Is business attraction immoral? Should states be allowed to offer financial inducements in order to entice companies to relocate to their state? Is it wrong for an economic development organization to organize recruiting trips to distant states for the sole purpose of luring businesses to back to their state?
What about the suburbs? Is it wrong for them to try to attract companies from the urban core?
Clearly, the answer depends upon the vantage point from which you sit or, as the saying goes, "It depends upon whose ox is being gored." Those on the losing end tend to be more aggressively opposed to the idea than do those who are generally on the gaining end.
Over the years, there have been occasional efforts to outlaw incentives used to help induce businesses to move from one location to another. The movement has its ebbs and flows, generally mirroring the ups and downs in the economy.
For example, in the early 1990s, companies were bailing out of states like California, New York and the Industrial Midwest in droves. However, what eventually stemmed the tide of outbound companies from those states was not a legal prohibition against incentives, but rather the elimination of many of the impediments to business that were driving companies to seek more hospitable locations.
These days, the same push for relief is coming from central cities throughout the United States.
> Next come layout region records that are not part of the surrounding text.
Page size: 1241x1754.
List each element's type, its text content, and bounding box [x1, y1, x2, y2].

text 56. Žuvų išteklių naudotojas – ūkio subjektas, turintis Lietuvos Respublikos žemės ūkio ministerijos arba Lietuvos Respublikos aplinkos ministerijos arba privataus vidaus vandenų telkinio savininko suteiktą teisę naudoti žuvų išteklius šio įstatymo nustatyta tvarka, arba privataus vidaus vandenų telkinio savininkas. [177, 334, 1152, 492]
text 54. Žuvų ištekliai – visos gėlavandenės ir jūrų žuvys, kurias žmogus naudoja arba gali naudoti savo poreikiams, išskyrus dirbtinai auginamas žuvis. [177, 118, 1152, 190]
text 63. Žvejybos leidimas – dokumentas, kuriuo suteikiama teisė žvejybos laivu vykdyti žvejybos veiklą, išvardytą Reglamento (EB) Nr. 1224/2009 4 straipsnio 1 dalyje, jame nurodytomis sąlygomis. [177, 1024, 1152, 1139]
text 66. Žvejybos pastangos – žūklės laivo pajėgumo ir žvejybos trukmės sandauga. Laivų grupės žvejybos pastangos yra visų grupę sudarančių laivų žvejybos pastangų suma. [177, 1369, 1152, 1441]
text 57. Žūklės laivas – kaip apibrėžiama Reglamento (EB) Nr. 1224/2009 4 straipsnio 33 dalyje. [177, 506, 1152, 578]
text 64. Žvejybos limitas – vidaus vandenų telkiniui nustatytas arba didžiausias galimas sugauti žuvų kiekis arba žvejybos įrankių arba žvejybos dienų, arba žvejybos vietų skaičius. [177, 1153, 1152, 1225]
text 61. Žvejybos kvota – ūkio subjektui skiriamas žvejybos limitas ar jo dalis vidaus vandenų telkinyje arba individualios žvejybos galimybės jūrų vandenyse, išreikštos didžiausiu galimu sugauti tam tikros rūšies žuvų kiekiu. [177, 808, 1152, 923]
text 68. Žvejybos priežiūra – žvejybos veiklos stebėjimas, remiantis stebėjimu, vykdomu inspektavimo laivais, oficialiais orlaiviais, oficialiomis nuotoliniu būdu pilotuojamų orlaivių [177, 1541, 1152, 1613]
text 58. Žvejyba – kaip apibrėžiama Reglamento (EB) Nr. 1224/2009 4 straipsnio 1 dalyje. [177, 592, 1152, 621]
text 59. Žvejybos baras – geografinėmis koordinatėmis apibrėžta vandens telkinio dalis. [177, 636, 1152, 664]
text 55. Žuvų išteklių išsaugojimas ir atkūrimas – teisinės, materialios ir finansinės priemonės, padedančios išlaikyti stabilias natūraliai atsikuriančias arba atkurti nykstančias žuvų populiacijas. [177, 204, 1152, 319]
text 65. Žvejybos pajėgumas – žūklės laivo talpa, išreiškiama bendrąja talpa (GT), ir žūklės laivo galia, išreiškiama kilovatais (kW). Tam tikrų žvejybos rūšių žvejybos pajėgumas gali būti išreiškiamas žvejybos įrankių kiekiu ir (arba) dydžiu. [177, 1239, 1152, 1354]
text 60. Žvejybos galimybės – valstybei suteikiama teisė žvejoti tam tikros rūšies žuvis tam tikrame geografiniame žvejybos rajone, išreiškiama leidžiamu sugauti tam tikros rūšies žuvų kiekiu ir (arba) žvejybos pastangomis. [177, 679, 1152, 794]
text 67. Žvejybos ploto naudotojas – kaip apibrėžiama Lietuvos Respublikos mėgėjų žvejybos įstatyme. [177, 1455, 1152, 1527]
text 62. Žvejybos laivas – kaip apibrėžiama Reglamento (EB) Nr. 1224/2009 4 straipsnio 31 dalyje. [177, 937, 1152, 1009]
The movement is loosely called Smart Growth.
Like California and New York a decade ago, these cities are seeing jobs - particularly the good paying jobs - following the steady flow of people to the suburbs over the past several decades. In just about every major city in America, civic leaders and activists representing our nation's urban core are clamoring for the suburban jurisdictions to stop luring companies out of the city proper. Many blame suburban tax incentives.
The problem with this argument, and the reason it is most likely doomed to fail, is that it ignores the fact that incentives really have nothing to do with why a company is leaving - that has more to do with the business climate and work force issues - but, rather, where it eventually ends up.
People like to work close to where they live. They hate being tied up in bumper-to-bumper traffic for several hours a day.
Smart Growth advocates would argue that the solution is for people to move back into the city in order to be closer to their jobs. More likely to happen, however, is for those jobs to move out to the suburbs to be closer to where their employees happen to live. In fact, that's been happening for decades.
As many of those jobs leave for the suburbs, they leave behind them vacant buildings that, if left unoccupied to extended periods of time, become the source of other problems as well.
Unfortunately, environmental regulations, well-intentioned as they are, are a disincentive for most companies to locate in these "previously used" brownfield locations. As long as the incoming company inherits liability for any and all contamination later found to exist on that site, most companies are going to opt for a greenfield (i.e., virgin) site - usually in the suburbs - for their new facility.
It's cheaper and it's faster.
All of the arguments for Smart Growth are not going to change that, either.